Rublev was taught by the Byzantine painter Theophanes the Greek, Simone Weil by Alain. Rublev and Weil both led ascetic lifestyles, they were both rigorous, and, in a sense, they were both nomadic. In Andrei Rublev, a 1966 film by Andrei Tarkovsky, which tells a tale that is loosely based on the painter’s life, Rublev is constantly traveling, searching, sifting, trawling, both on the outside—moving from a place to another—and on in the inside: overextending himself to arrive at spiritual solace. Weil wasn’t any more restful: although she resists being summarized, she’s been labeled as a philosopher, a Marxist, an anarchist, a mystic, and an individualist, and she has lived in Paris, London, in different parts of Spain, and, as I’ve previously mentioned, in New York City. She was, at different times, in different places, an activist, a laborer, a thinker, and a teacher.

In the posthumously released 1951 text Waiting for God, Weil speaks of a “silence which is not an absence of sound but which is the object of a positive sensation, more positive than that of sound.” This brings to mind the vow of silence that Andrei Rublev takes in Andrei Rublev, an act of renunciation that coexists with his decision to stop painting. When he witnesses the grand bell-making ceremony at the end of the film, he is still silent.

“She heard these voices / in the bells” Eileen Myles writes of Joan of Arc in “Joan.” Unlike the case of Andrei Rublev, silence was not an option for Joan. As Anne Carson tells us, “had silence been a possibility for her, Joan would not have ended up in the fires.”

Virginia Woolf heard voices as well, but in her case they didn’t result in what Carson finds in Joan of Arc, namely a religious apprehension leading to gods. This is the sort of vision that Virginia Woolf had: “Behind the cotton wool is hidden a pattern; that we—I mean all human beings—are connected with this; that the whole world is a work of art; that we are parts of the work of art. Hamlet or a Beethoven quartet is the truth about this vast mass that we call the world. But there is no Shakespeare, there is no Beethoven; certainly and emphatically there is no God; we are the words; we are the music; we are the thing itself.”
______________________________
EXERCISE DETAILS: Reproduce the text on Rublev and Weil word for word, beginning at the words that contain "Rublev was taught" and stopping after "and a teacher.". The material after this point has no connection to the text on Rublev and Weil.
______________________________
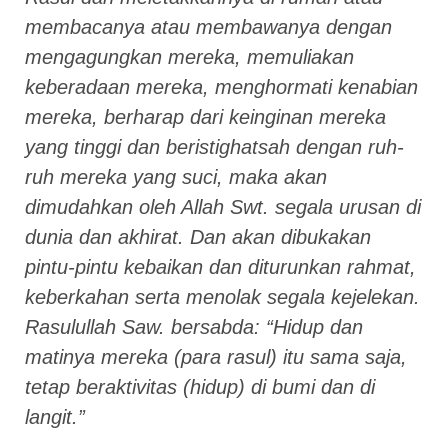
membacanya atau membawanya dengan
mengagungkan mereka, memuliakan
keberadaan mereka, menghormati kenabian
mereka, berharap dari keinginan mereka
yang tinggi dan beristighatsah dengan ruh-
ruh mereka yang suci, maka akan
dimudahkan oleh Allah Swt. segala urusan di
dunia dan akhirat. Dan akan dibukakan
pintu-pintu kebaikan dan diturunkan rahmat,
keberkahan serta menolak segala kejelekan.
Rasulullah Saw. bersabda: “Hidup dan
matinya mereka (para rasul) itu sama saja,
tetap beraktivitas (hidup) di bumi dan di
langit.”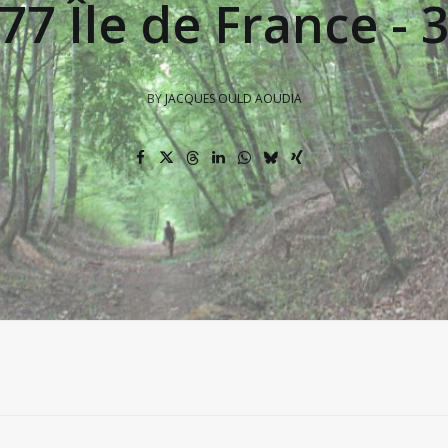
77 Île de France - 
BY
JACQUES OULD AOUDIA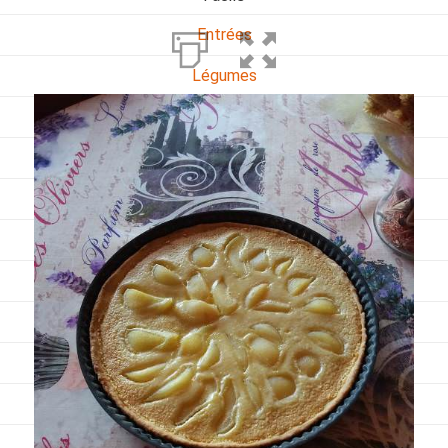
Entrées
Légumes
Pains
Plats
Poissons, coquillages, crustacés
Régime
Sans gluten
Sans lactose
Sans sel
Sauces et accompagnements
Végétarien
______________________________
RESULT FOR THIS EXERCISE:
Rublev was taught by the Byzantine painter Theophanes the Greek, Simone Weil by Alain. Rublev and Weil both led ascetic lifestyles, they were both rigorous, and, in a sense, they were both nomadic. In Andrei Rublev, a 1966 film by Andrei Tarkovsky, which tells a tale that is loosely based on the painter’s life, Rublev is constantly traveling, searching, sifting, trawling, both on the outside—moving from a place to another—and on in the inside: overextending himself to arrive at spiritual solace. Weil wasn’t any more restful: although she resists being summarized, she’s been labeled as a philosopher, a Marxist, an anarchist, a mystic, and an individualist, and she has lived in Paris, London, in different parts of Spain, and, as I’ve previously mentioned, in New York City. She was, at different times, in different places, an activist, a laborer, a thinker, and a teacher.